Word analogy is commonly used to evaluate model performance. Google has released a testing set here of about 20,000 syntactic and semantic examples. It includes different sections, like capital-common-countries, capital-world, currency, city-in-state, family, adjective-to-adverb, opposite, comparative, superlative, ect. You can also get this from gensim, and evaluate the model performance as follow.

from gensim.test.utils import datapath
wv_glove_200.evaluate_word_analogies(datapath('questions-words.txt'))

(0.699784460638407,
 [{'section': 'capital-common-countries',
   'correct': [('ATHENS', 'GREECE', 'BAGHDAD', 'IRAQ'),
    ('ATHENS', 'GREECE', 'BANGKOK', 'THAILAND'),
    ('ATHENS', 'GREECE', 'BEIJING', 'CHINA'),
    ('ATHENS', 'GREECE', 'BERLIN', 'GERMANY'),
    ('ATHENS', 'GREECE', 'BERN', 'SWITZERLAND'),
    ('ATHENS', 'GREECE', 'CAIRO', 'EGYPT'),
    ('ATHENS', 'GREECE', 'CANBERRA', 'AUSTRALIA'),
    ('ATHENS', 'GREECE', 'HANOI', 'VIETNAM'),
    ('ATHENS', 'GREECE', 'HAVANA', 'CUBA'),
    ('ATHENS', 'GREECE', 'HELSINKI', 'FINLAND'),
    ('ATHENS', 'GREECE', 'ISLAMABAD', 'PAKISTAN'),
    ('ATHENS', 'GREECE', 'KABUL', 'AFGHANISTAN'),
    ('ATHENS', 'GREECE', 'MADRID', 'SPAIN'),
    ('ATHENS', 'GREECE', 'MOSCOW', 'RUSSIA'),
    ('ATHENS', 'GREECE', 'OSLO', 'NORWAY'),
    ('ATHENS', 'GREECE', 'OTTAWA', 'CANADA'),
    ('ATHENS', 'GREECE', 'PARIS', 'FRANCE'),
    ('ATHENS', 'GREECE', 'ROME', 'ITALY'),
    ('ATHENS', 'GREECE', 'STOCKHOLM', 'SWEDEN'),
    ('ATHENS', 'GREECE', 'TEHRAN', 'IRAN'),
    ('ATHENS', 'GREECE', 'TOKYO', 'JAPAN'),
    ('BAGHDAD', 'IRAQ', 'BANGKOK', 'THAILAND'),
    ('BAGHDAD', 'IRAQ', 'BEIJING', 'CHINA'),
...
    ('DALLAS', 'TEXAS', 'SEATTLE', 'WASHINGTON'),
    ('DALLAS', 'TEXAS', 'DENVER', 'COLORADO'),
    ('DALLAS', 'TEXAS', 'MESA', 'ARIZONA'),
    ('DALLAS', 'TEXAS', 'ATLANTA', 'GEORGIA'),
    ...]}])

From the outcome, we can learn the overall accuracy of glove-wiki-gigaword-200 model is close to 70%. It also lists the correct analogies and incorrect ones for each section, so you could calculate the accuracy per section if needed.

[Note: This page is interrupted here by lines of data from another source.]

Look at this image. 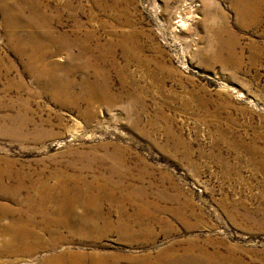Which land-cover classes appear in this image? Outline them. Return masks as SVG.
Wrapping results in <instances>:
<instances>
[{
	"label": "rangeland",
	"instance_id": "1",
	"mask_svg": "<svg viewBox=\"0 0 264 264\" xmlns=\"http://www.w3.org/2000/svg\"><path fill=\"white\" fill-rule=\"evenodd\" d=\"M28 221L0 264H264V0H0V249Z\"/></svg>",
	"mask_w": 264,
	"mask_h": 264
},
{
	"label": "bare ground",
	"instance_id": "2",
	"mask_svg": "<svg viewBox=\"0 0 264 264\" xmlns=\"http://www.w3.org/2000/svg\"><path fill=\"white\" fill-rule=\"evenodd\" d=\"M9 22V21H7ZM180 23L179 27L180 29L185 28V24L182 21H179ZM12 24V23H11ZM7 25V24H6ZM38 37L30 35V46L33 47V45L36 44L38 41ZM28 40V39H27ZM31 52V54L28 57V60L31 64H33L34 59L41 58V55L44 53L42 49L34 48ZM31 50V49H30ZM46 56V55H45ZM48 57V56H47ZM43 59V58H42ZM27 60V61H28ZM39 63V62H38ZM51 66V65H49ZM56 68V67H55ZM37 77V76H36ZM52 77H49L51 79ZM36 80V79H35ZM52 80H48L50 83ZM42 82V81H41ZM40 82V83H41ZM47 81H44L42 85H48ZM56 83V82H53ZM70 190L67 188H63L61 196L55 200V213L57 215V218L54 222L49 221L48 219H44V222L47 225H52L56 227H63L66 228L69 232V235L73 238L78 233L83 232L84 229H87L91 227V223L94 221L92 220V214L100 213L101 208H97L95 206L89 205V198L91 194L89 193V190H77L75 191V197L73 199L67 198V193H69ZM43 197L40 198L38 202V208L43 210L44 202ZM82 199V200H79ZM85 201V202H84ZM77 206L81 207L83 210L82 216H75L76 214V208ZM85 219V224H81L80 220ZM83 221V223H84ZM31 221H28L25 225V229H22L20 226L18 228V224L15 226H10L7 228V234L10 236L8 241L5 242L1 249H0V256L2 255H30L37 250L41 249L44 245L43 242H41L40 237L36 234H34L31 229L29 228ZM89 226V227H88ZM123 226V225H122ZM124 229V228H123ZM90 232V231H89ZM186 256L190 257L188 253H186ZM87 263H83V260L78 259L77 257H72L67 254H63L60 256H55L53 258L44 260L43 262H40L39 264H102L96 259H89ZM181 261H183V258H181ZM198 260H195L194 258H191L189 260V264H196Z\"/></svg>",
	"mask_w": 264,
	"mask_h": 264
}]
</instances>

The main weakness of both Word2Vec and GloVe is that they do not differentiate same word in different context. Consider two sentences, “An apple a day keeps the doctor away” and “Apple launched its new iPhone 14”, does the word “apple” have same meaning? Apparently not, but it will only have 1 word vector in Word2Vec and GloVe. You could address this by labelling words with different meaning, but that will be a lot more work. A new model, ELMo (Embeddings from Language Models), solve this by considering the entire input sentence for computing the word vector. We will cover this in the future.